Толпа разошлась не сразу. Одна женщина плакала.
— Что же с ними теперь сделают, с нашими бедными ребятами? — сквозь слезы спрашивала она у окружающих.
Ей никто не ответил.
Перчинка так толком и не понял, что тут произошло. Перекладывая тяжелый пакет из одной руки в другую, он обратился к какому-то пожилому синьору, опиравшемуся на палку и молча взиравшему на всю эту сцену.

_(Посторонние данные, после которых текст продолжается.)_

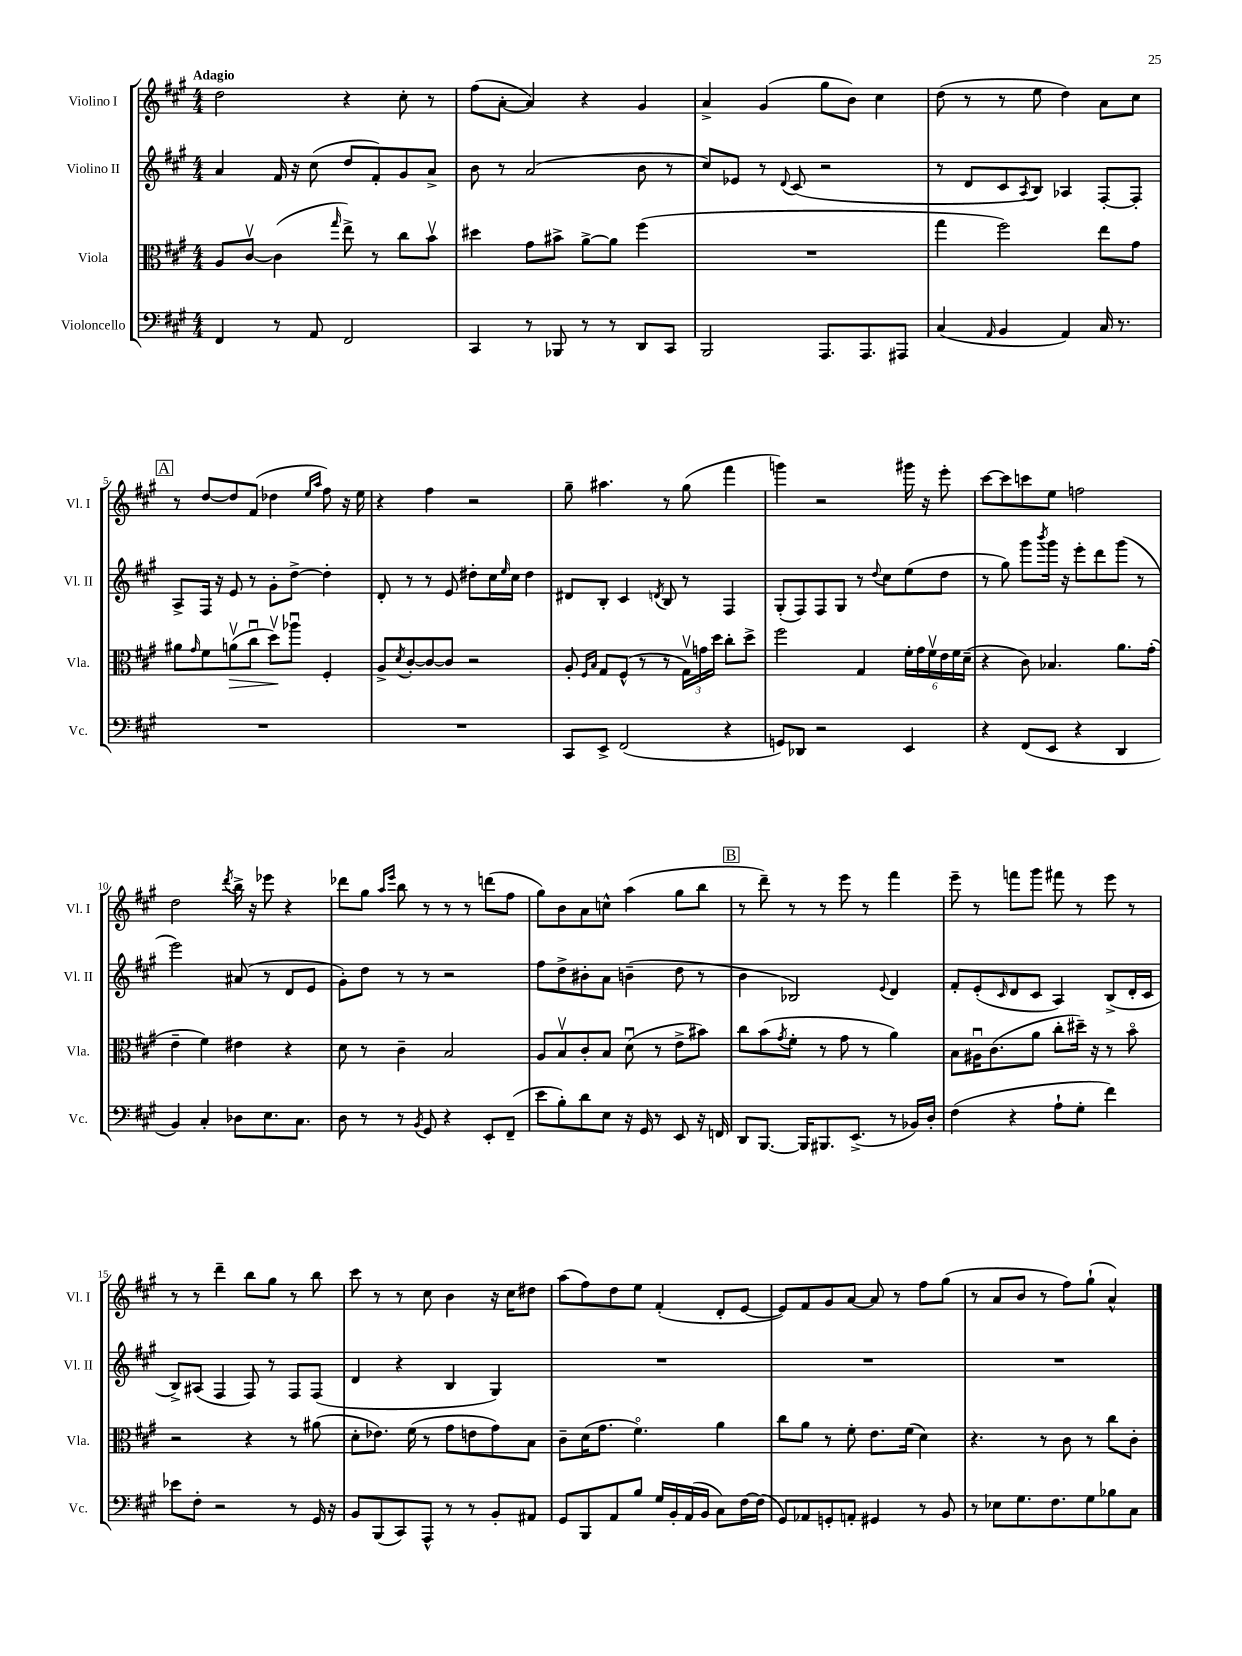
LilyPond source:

<<
\new StaffGroup <<
\new Staff = "s0" \with { instrumentName = "Violino I" shortInstrumentName = "Vl. I" } {
    \clef treble \key a \major \numericTimeSignature \time 4/4 \tempo "Adagio"
    d''2 r4 cis''8-. r8 |
    fis''8( a'8~-. a'4) r4 gis'4 |
    a'4-> gis'4( gis''8 b'8) cis''4 |
    d''8( r8 r8 e''8 d''4) a'8 cis''8 |
    \mark \markup { \box "A" } r8 d''8~ d''8 fis'8( des''4 \grace { e''16 a''16 } fis''8) r16 e''16 |
    r4 fis''4 r2 |
    gis''8-- ais''4. r8 gis''8( fis'''4 |
    g'''4) r2 gis'''16 r16 e'''8-. |
    cis'''8~ cis'''8 c'''8 e''8 f''2 |
    d''2 \acciaccatura { d'''8 } b''16-> r16 ees'''8 r4 |
    des'''8 gis''8 \grace { a''16 e'''16 } b''8 r8 r8 r8 d'''8( fis''8 |
    gis''8) b'8 a'8 c''8-^ a''4( gis''8 b''8 |
    \mark \markup { \box "B" } r8 d'''8--) r8 r8 e'''8 r8 fis'''4 |
    e'''8-- r8 f'''8 gis'''8 fis'''8 r8 e'''8 r8 |
    r8 r8 d'''4-- b''8 gis''8 r8 b''8 |
    cis'''8 r8 r8 cis''8 b'4 r16 cis''16 dis''8 |
    a''8( fis''8) d''8 e''8 fis'4-.( d'8-. e'8~ |
    e'8) fis'8 gis'8 a'8~ a'8 r8 fis''8 gis''8( |
    r8 a'8 b'8 r8 fis''8) gis''8-!( a'4-^) \bar "|." |
}
\new Staff = "s1" \with { instrumentName = "Violino II" shortInstrumentName = "Vl. II" } {
    \clef treble \key a \major \numericTimeSignature \time 4/4
    a'4 fis'16 r16 cis''8( d''8 fis'8-.) gis'8 a'8-> |
    b'8 r8 a'2( b'8 r8 |
    cis''8) ees'8 r8 \appoggiatura { d'8 } cis'8( r2 |
    r8 d'8 cis'8 \acciaccatura { a8 } b8) aes4 fis8~-. fis8-. |
    \mark \markup { \box "A" } a8-> fis16 r16 e'8 r8 gis'8-. d''8~-> d''4-. |
    d'8-. r8 r8 e'8 dis''8-. cis''16 \grace { e''16 } cis''16 dis''4 |
    dis'8 b8-. cis'4 \acciaccatura { d'8 } b8 r8 fis4 |
    gis8-.( fis8) fis8 gis8 r8 \appoggiatura { d''8 } cis''8 e''8( d''8 |
    r8 gis''8) gis'''8 \acciaccatura { b'''8 } gis'''16 r16 e'''8-. d'''8 gis'''8( r8 |
    e'''2) ais'8( r8 d'8 e'8 |
    gis'8-.) d''8 r8 r8 r2 |
    fis''8 d''8-> bis'8-. a'8 b'4--( d''8 r8 |
    \mark \markup { \box "B" } b'4 bes2) \appoggiatura { e'8 } d'4 |
    fis'8-. e'8-.( \grace { cis'16 } d'8 cis'8 a4) b8->( d'16-. cis'16 |
    b8->) ais8( fis4 fis8) r8 fis8 fis8( |
    d'4 r4 b4 gis4) |
    R1 |
    R1 |
    R1 \bar "|." |
}
\new Staff = "s2" \with { instrumentName = "Viola" shortInstrumentName = "Vla." } {
    \clef alto \key a \major \numericTimeSignature \time 4/4
    a8 cis'8~\upbow cis'4( \grace { gis''16 } e''8->) r8 cis''8 b'8\upbow |
    dis''4 gis'8 bis'8-> a'8~-> a'8 fis''4( |
    R1 |
    gis''4 fis''2) e''8 gis'8 |
    \mark \markup { \box "A" } ais'8 \grace { gis'16 } fis'8 a'8\upbow\>( cis''8\downbow d''8\upbow\!) aes''8\downbow fis4-. |
    a8-> \acciaccatura { d'8 } cis'8~-. cis'8~ cis'8 r2 |
    a8-. \grace { fis16 b16 } gis8 fis8-^( r8 r8 \tuplet 3/2 { gis16\upbow) g'16 d''16 } cis''8-. d''8-> |
    fis''2 gis4 \tuplet 6/4 { fis'16-. gis'16 fis'16\upbow e'16 fis'16 d'16--( } |
    r4 cis'8) bes4. a'8. gis'16-.( |
    e'4-- fis'4) eis'4 r4 |
    d'8 r8 cis'4-- b2 |
    a8 b8\upbow cis'8-. b8 d'8\downbow( r8 e'8-> bis'8) |
    \mark \markup { \box "B" } cis''8 b'8( \acciaccatura { gis'8 } fis'8-. r8 gis'8 r8 a'4) |
    b8 ais16\downbow cis'8.( a'8 cis''8-. dis''16--) r16 r8 b'8\flageolet |
    r2 r4 r8 ais'8( |
    d'8-. ees'8.) fis'16( r8 gis'8 e'8 gis'8) b8 |
    cis'8-- d'16( gis'8. fis'4.\flageolet) a'4 |
    cis''8 a'8 r8 fis'8-. e'8. fis'16( d'4) |
    r4. r8 cis'8 r8 cis''8 cis'8-. \bar "|." |
}
\new Staff = "s3" \with { instrumentName = "Violoncello" shortInstrumentName = "Vc." } {
    \clef bass \key a \major \numericTimeSignature \time 4/4
    fis,4 r8 a,8 fis,2 |
    cis,4 r8 bes,,8 r8 r8 d,8 cis,8 |
    b,,2 a,,8. a,,8. ais,,8 |
    cis4( \grace { a,16 } b,4 a,4) cis16 r8. |
    \mark \markup { \box "A" } R1 |
    R1 |
    cis,8 e,8-> fis,2( r4 |
    g,8) des,8 r2 e,4 |
    r4 fis,8( e,8 r4 d,4 |
    b,4) cis4-. des8 e8. cis8. |
    d8 r8 r8 \acciaccatura { b,8 } gis,8 r4 e,8-. fis,8--( |
    e'8 b8-.) d'8 e8 r16 gis,16 r8 e,8 r16 f,16 |
    \mark \markup { \box "B" } d,8 b,,8.~ b,,16 bis,,8. e,8.->( r8 bes,16) d16-. |
    fis4( r4 a8-! gis8-. fis'4) |
    ees'8 fis8-. r2 r8 gis,16 r16 |
    b,8 b,,8( cis,8) a,,8-^ r8 r8 b,8-. ais,8 |
    gis,8 b,,8 a,8 b8 gis16 b,16-. a,16( b,16 cis8) fis16~ fis16( |
    gis,8) aes,8 g,8-. a,8-. gis,4 r8 b,8 |
    r8 ees8 gis8. fis8. gis8 bes8 cis8 \bar "|." |
}
>>
>>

— За что их? Что они сделали? — спросил он. Синьор медленно повернулся и пристально посмотрел на мальчика. Это был почти старик, худой и высокий как жердь, с седоватой бородкой клинышком и в пенсне с толстыми стеклами, за которыми сердито щурились строгие глаза. Как все очень высокие люди, он немного сутулился. Некоторое время он молча смотрел на мальчика, и Перчинка заметил, что глаза старика влажны от слез.
— Там был ваш сын, с ними? — робко спросил Перчинка.
— Нет, — сдавленным голосом ответил старик. — Впрочем, в известном смысле — да…
— Но что же все-таки они сделали? — снова настойчиво спросил мальчик.
— Это война, — вздохнув, проговорил старик и с неожиданной теплотой добавил: — Да… Так-то вот, мой мальчик.